GRAND JURY REPORT: DELEGATE TRIVIAL PURCHASING TO DISTIRCT  

We've already seen the results of the Grand Jury's cherry picking the documentation and testimony for its conclusions.

Here's another bit of cherry picked wisdom:

"In our opinion if an item on the agenda is too trivial or inconsequential to require any debate or discussion then the item probably shouldn't be on the agenda and the Board should not be wasting its time on it.

Delegate the decision to the district and be done with it. At least that way there will be one person that can be held responsible rather than a group of nine politicians."

Next, the Jury moves from opinion to "knowledge and authority."

"Placing items on a consent agenda is just a way to keep control while dodging responsibility.

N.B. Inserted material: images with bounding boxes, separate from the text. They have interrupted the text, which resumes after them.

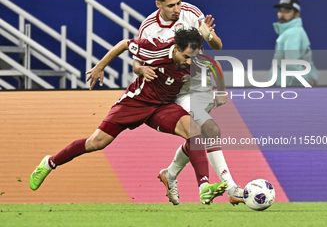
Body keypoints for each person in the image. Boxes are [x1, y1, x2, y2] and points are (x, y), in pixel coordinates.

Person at [29, 28, 227, 205]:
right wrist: (101, 66)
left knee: (194, 131)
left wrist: (220, 92)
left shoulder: (195, 59)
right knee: (96, 143)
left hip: (163, 106)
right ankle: (49, 163)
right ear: (175, 48)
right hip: (136, 102)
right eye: (185, 57)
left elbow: (215, 67)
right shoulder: (155, 48)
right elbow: (124, 44)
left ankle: (203, 188)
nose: (189, 62)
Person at [134, 0, 244, 206]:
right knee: (210, 128)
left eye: (179, 2)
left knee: (201, 134)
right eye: (171, 5)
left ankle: (170, 174)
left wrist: (209, 36)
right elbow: (137, 64)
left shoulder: (192, 13)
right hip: (173, 89)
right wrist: (141, 69)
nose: (177, 9)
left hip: (199, 84)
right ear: (158, 4)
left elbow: (218, 47)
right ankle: (231, 187)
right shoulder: (148, 28)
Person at [269, 0, 318, 87]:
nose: (282, 15)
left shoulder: (292, 33)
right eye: (280, 11)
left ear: (296, 15)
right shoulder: (291, 32)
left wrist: (307, 80)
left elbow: (291, 64)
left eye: (287, 12)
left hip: (292, 86)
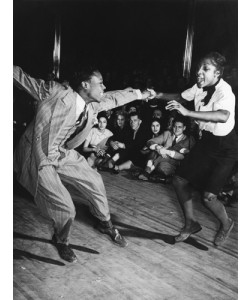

We believe the Board's desire to have these financial items on the agenda is tied to the natural desire of some politicians to be standing nearby whenever the taxpayer's cash register is opened."

And I suppose the Jurors believe in Santa Claus, too.

At least the Grand Jury was honest enough to report the first part as an opinion.

I have to wonder exactly whose testimony and which documents they examined in order to come up with these crackpot ideas.

Without question, there is another set of documents the Grand Jury failed to examine or consider and those would be the laws of Florida.

Specifically, the state's education code, dealing with the powers and authority of the School Board, and directly, , FS 1001.42(12)(g)  Approval and payment of accounts.—Implement a system of accounting and budgetary control to ensure that payments do not exceed amounts budgeted, as required by law; make available all records for proper audit by state officials or independent certified public accountants; and have prepared required periodic statements to be filed with the Department of Education as provided by rules of the State Board of Education.

Essentially this means that according to the law, not according to somebody's opinion or "natural desire to be at the taxpayer's cash register," the School Board must be directly involved in purchasing decisions.

The Board simply does not have the power or authority to delegate what the report calls "trivial" purchasing decisions to staff or anyone else.

But that apparently makes no difference to the Grand Jury.

Perhaps the members of the Jury would prefer to sit in review of the Governor and Legislature so that it can suggest and correct state law to fit its own opinions.

But then the members can always run for the Legislature and change the laws from within.

Only here's the rub...

They'd become money grubbing, unqualified, meddling politicians.